* DOCUMENT TEXT *
--------------------------------------------------

Convert org.apache.avro.generic.GenericRecord to org.apache.spark.sql.Row

I have list of org.apache.avro.generic.GenericRecord, avro schemausing this we need to create dataframe with the help of SQLContext API, to create dataframe it needs RDD of org.apache.spark.sql.Row and avro schema. Pre-requisite to create DF is we should have RDD of org.apache.spark.sql.Row and it can be achieved using below code but some how it is not working and giving error, sample code.
1. Convert GenericRecord to Row
import org.apache.spark.sql.Row
import org.apache.spark.sql.catalyst.expressions.GenericRowWithSchema
import org.apache.avro.Schema
import org.apache.spark.sql.types.StructType
def convertGenericRecordToRow(genericRecords: Seq[GenericRecord], avroSchema: Schema, schemaType: StructType): Seq[Row] =
{
val fields = avroSchema.getFields
var rows = new Seq[Row]
for (avroRecord <- genericRecords) {
var avroFieldsSeq = Seq[Any]();
for (i <- 0 to fields.size - 1) {
avroFieldsSeq = avroFieldsSeq :+avroRecord.get(fields.get(i).name)
}
val avroFieldArr = avroFieldsSeq.toArray
val genericRow = new GenericRowWithSchema(avroFieldArr, schemaType)

--------------------------------------------------

* STORED DATA *
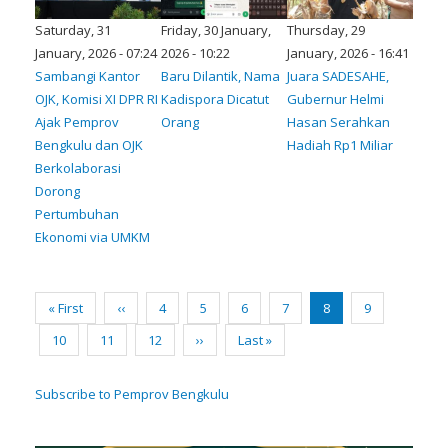
Saturday, 31
Friday, 30 January,
Thursday, 29
January, 2026 - 07:24
2026 - 10:22
January, 2026 - 16:41
Sambangi Kantor
Baru Dilantik, Nama
Juara SADESAHE,
OJK, Komisi XI DPR RI
Kadispora Dicatut
Gubernur Helmi
Ajak Pemprov
Orang
Hasan Serahkan
Bengkulu dan OJK
Hadiah Rp1 Miliar
Berkolaborasi
Dorong
Pertumbuhan
Ekonomi via UMKM
Pagination
First
« First
Previous
‹‹
Page
4
Page
5
Page
6
Page
7
Current
8
Page
9
page
page
page
Page
10
Page
11
Page
12
Next
››
Last
Last »
page
page
Subscribe to Pemprov Bengkulu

--------------------------------------------------

* STUDY QUESTIONS *
A. In the post on converting an Avro GenericRecord to a Spark Row, what does creating a DataFrame with the SQLContext API need?
B. Continue the post on converting an Avro GenericRecord to a Spark Row from where it stops.

* ANSWERS FOR THIS EXERCISE *
A. An RDD of org.apache.spark.sql.Row and the Avro schema.

B.
rows = rows :+ genericRow
}
return rows;
}
2. Convert `Avro schema` to `Structtype`
Use `com.databricks.spark.avro.SchemaConverters -> toSqlType` function , it will convert avro schema to StructType
3. Create `Dataframe` using `SQLContext`
val rowSeq= convertGenericRecordToRow(genericRecords, avroSchema, schemaType)
val rowRdd = sc.parallelize(rowSeq, 1)
val finalDF =sqlContext.createDataFrame(rowRDD,structType)
But it is throwing an error at creation of DataFrame. Can someone please help me what is wrong in above code. Apart from this if someone has different logic for converting and creation of dataframe.
Whenever I will invoke any action on Dataframe, it will execute DAG and try to create DF object but in this it is failing with below exception as
ERROR TaskSetManager: Task 0 in stage 0.0 failed 4 times; aborting job
Error :Job aborted due to stage failure: Task 0 in stage 0.0 failed 4 times, most recent failure: Lost task 0.3 in stage 0.0 (TID 3, hdpoc-c01-r06-01, executor 1): java.io.InvalidClassException: org.apache.commons.lang3.time.FastDateFormat; local class incompatible: stream classdesc serialVersionUID = 2, local class serialVersionUID = 1
at java.io.ObjectStreamClass.initNonProxy(ObjectStreamClass.java:617)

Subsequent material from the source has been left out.